Around 50 homes have been evacuated Thursday as a dense river of lava approaches the municipalities of Llanos de Aridane and Tazacorte on the Spanish island of La Palma, where a volcanic eruption shows no signs of abating after more than a month of activity.
The red-hot magma has so far flattened over 860 hectares of land, the equivalent of 1,204 soccer fields, EURACTIV’s partner EFE reported.
The evacuees will join a further 7,000 people who have been forced to flee since the Cumbre Vieja volcano started its explosive eruption on 19 September.
The lava stream will reach the Atlantic Ocean soon, north of the new lava delta that started emerging three weeks ago when the first river of magma poured into the ocean.
The regional president of the Canary Islands, Ángel Víctor Torres, said on Wednesday that his government would do “whatever is humanly possible,” to alleviate the damage caused by the eruption.
“We can’t fight or keep the lava from getting where it’s heading,” he said.
“We do not have any mechanism for this to change. We are at the mercy of the volcano,” Torres added.

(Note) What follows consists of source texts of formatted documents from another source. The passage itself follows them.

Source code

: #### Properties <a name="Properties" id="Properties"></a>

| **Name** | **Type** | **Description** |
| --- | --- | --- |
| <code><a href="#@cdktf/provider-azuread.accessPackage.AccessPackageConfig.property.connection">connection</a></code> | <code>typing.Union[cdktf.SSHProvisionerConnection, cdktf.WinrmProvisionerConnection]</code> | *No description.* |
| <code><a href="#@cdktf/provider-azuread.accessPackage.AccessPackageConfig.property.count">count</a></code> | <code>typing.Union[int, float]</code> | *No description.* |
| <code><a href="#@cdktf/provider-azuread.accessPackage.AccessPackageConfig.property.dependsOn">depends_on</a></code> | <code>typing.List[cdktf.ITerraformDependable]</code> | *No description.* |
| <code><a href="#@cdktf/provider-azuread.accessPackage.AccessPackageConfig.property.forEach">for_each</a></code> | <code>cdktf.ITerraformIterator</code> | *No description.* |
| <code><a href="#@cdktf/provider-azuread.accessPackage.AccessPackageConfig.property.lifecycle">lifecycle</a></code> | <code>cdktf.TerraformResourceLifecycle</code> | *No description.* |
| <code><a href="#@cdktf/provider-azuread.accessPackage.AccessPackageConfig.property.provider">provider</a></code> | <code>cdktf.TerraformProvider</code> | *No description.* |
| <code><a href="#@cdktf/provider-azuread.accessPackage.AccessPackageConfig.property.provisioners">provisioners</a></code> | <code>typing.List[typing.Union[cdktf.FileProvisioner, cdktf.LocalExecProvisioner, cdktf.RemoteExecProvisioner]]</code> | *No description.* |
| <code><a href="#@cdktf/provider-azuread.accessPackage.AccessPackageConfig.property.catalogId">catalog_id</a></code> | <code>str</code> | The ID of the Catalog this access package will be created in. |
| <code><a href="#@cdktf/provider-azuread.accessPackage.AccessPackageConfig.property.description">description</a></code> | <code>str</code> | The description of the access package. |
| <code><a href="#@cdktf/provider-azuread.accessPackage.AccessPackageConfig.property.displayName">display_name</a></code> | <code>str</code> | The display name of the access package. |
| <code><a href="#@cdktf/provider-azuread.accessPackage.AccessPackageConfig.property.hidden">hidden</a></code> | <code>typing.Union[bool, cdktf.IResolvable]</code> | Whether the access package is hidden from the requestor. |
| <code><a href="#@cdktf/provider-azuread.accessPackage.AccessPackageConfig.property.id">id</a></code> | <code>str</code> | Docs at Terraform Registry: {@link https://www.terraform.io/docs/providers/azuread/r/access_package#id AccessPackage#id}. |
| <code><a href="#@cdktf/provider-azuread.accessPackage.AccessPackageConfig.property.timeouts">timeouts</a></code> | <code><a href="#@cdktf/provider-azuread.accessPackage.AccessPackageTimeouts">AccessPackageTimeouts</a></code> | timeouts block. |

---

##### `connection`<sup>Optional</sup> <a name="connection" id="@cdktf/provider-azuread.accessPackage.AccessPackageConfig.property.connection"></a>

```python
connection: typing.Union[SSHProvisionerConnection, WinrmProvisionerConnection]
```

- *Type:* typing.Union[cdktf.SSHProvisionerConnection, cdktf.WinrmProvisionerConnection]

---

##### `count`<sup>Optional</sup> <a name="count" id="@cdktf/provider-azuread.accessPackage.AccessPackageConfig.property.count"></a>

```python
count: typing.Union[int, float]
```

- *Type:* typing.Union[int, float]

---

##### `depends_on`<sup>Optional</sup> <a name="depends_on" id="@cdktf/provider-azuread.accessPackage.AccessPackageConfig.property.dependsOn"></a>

Air quality has improved in recent days and has been described as “moderately good” by experts monitoring the situation closely.
The National Geographic Institute recorded a slight spike in seismic activity overnight with the largest recorded 4.3 magnitude earthquake in the town of Villa de Mazo.
Experts from a national emergency committee (Pevolca) set up to monitor the evolving eruption warned further earthquakes could shake the area.